- Parts of the exercise
1 – Update the charge recycling passage by replacing "sunlight" with "solar radiation" in everything from "From the list" down to "true wireless devices.".
2 – Write what comes next in the passage on charge recycling and switching power converters, beginning after its final sentence.

Clock networks are one of the charge dissipating sub-circuits in a system. There are other sub-circuits of an integrated system that have capacitors with a charging/discharging operation cycle. Those circuits could be investigated in order to apply charge recycling methods to feed DC-DC converters or for returning the charge back to the power grid. Examples of other charge dissipating circuits include:

- On-chip memories: In a synchronous random access memory (RAM), one entire word line is always fully charged/discharged every access cycle. As well, all bit lines are pre-charged (possibly not to full $V_{DD}$, but halfway) and during the read cycle they are partially or fully discharged. DRAM empties its capacitor storage onto the bit line, but the charge change is very small and probably can't be captured. However, SRAM uses a pull-down NMOS to drain the bit line to ground. It might be possible to capture and collect the SRAM pull-down charge in a “pseudo-ground” grid, and fed it to a DC-DC converter.

- I/O pads: I/O pads usually have big capacitance that are charged and discharged in every change of output state. Instead of discharging the pad capacitance to ground, the charge can be delivered to a power converter. There are two common types of I/O pads: full swing digital pads that are used in low-speed signaling and low-voltage differential signaling (LVDS) pads that are used in high-speed signaling. Different charge recycling methods could be applied to those pads.

- Tail current source in differential pairs and biased circuits: Instead of sinking current to the ground, it can be redirected to a DC-DC boost converter. This circuit is different from the others in the sense that the charge is not recycled from a capacitor but from a continuous current source.
From the list above, the most advantageous ones could be identified and selected to demonstrate advantages of charge recycling. This would define a new category of designs that reuse, recover, and recycle energy called “green” chips or environmentally friendly electronic circuits. With reduced energy consumption, green chips can be powered from the renewable energy of the environment, such as sunlight or human body heat. Living off free ambient energy, they will be closer to zero-footprint and can become true wireless devices.
REFERENCES


APPENDICES

A Discrete Switching Power Converters

Switch-mode converters consist of an inductor that periodically is connected in different configurations. By adjusting the ratio of time spent in each configuration, the output voltage can be regulated. This method is more efficient, in the range of 80% to 95% for a discrete design, as switches are either fully on or fully off and voltage drop ideally happens only across the inductor, which is a no-loss component, i.e., voltage drop causes energy to be stored, not to be dissipated, in the inductor. For the sake of simplicity, in the following discussions power losses in the circuits are neglected, i.e., $P_{in} = P_{out}$.

- Records

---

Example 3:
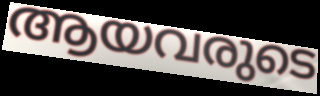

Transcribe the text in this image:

ആയവരുടെ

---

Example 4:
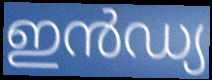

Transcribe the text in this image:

ഇൻഡ്യ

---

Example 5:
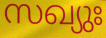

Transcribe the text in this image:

സഖ്യുഃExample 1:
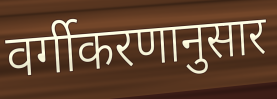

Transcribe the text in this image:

वर्गीकरणानुसार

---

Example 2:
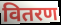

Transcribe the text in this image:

वितरण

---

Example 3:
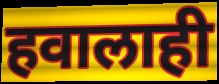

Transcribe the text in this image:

हवालाही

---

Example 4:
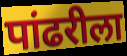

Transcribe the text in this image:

पांढरीला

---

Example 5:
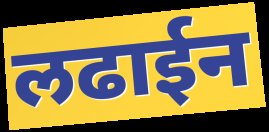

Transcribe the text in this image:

- Expected outputs
1 –
From the list above, the most advantageous ones could be identified and selected to demonstrate advantages of charge recycling. This would define a new category of designs that reuse, recover, and recycle energy called “green” chips or environmentally friendly electronic circuits. With reduced energy consumption, green chips can be powered from the renewable energy of the environment, such as solar radiation or human body heat. Living off free ambient energy, they will be closer to zero-footprint and can become true wireless devices.

2 –
A.1 Buck (Step-Down) Switching Converters

One of the basic switch-mode DC-DC conversion topologies is the step-down or buck converter. Basically its operation can be described as averaging a square wave signal by passing it through a low pass filter. The average or DC value is $D \times V_{DD}$ which implies that the output voltage is a function of the magnitude and also the duty cycle of the square waveform.

As shown in Figure A.1, the square waveform is generated using two switches: one transistor and one diode. Using the diode simplifies the circuit as it operates automatically and does not need a gating signal.
The operation of the buck converter is fairly simple. If the inductor current never stays at zero, it is said that the converter is operating in Continuous Conduction Mode (CCM). As shown in Figure A.2, there are two operational states.

In the first state, the transistor is on, diode is reversed biased and current builds up in the inductor. In the second state, the transistor is turned off. Current in the inductor can not change instantly, so the current finds its way through the diode. Since the supply is disconnected from the circuit, inductor current decreases as the energy is transferred from the inductor to the load.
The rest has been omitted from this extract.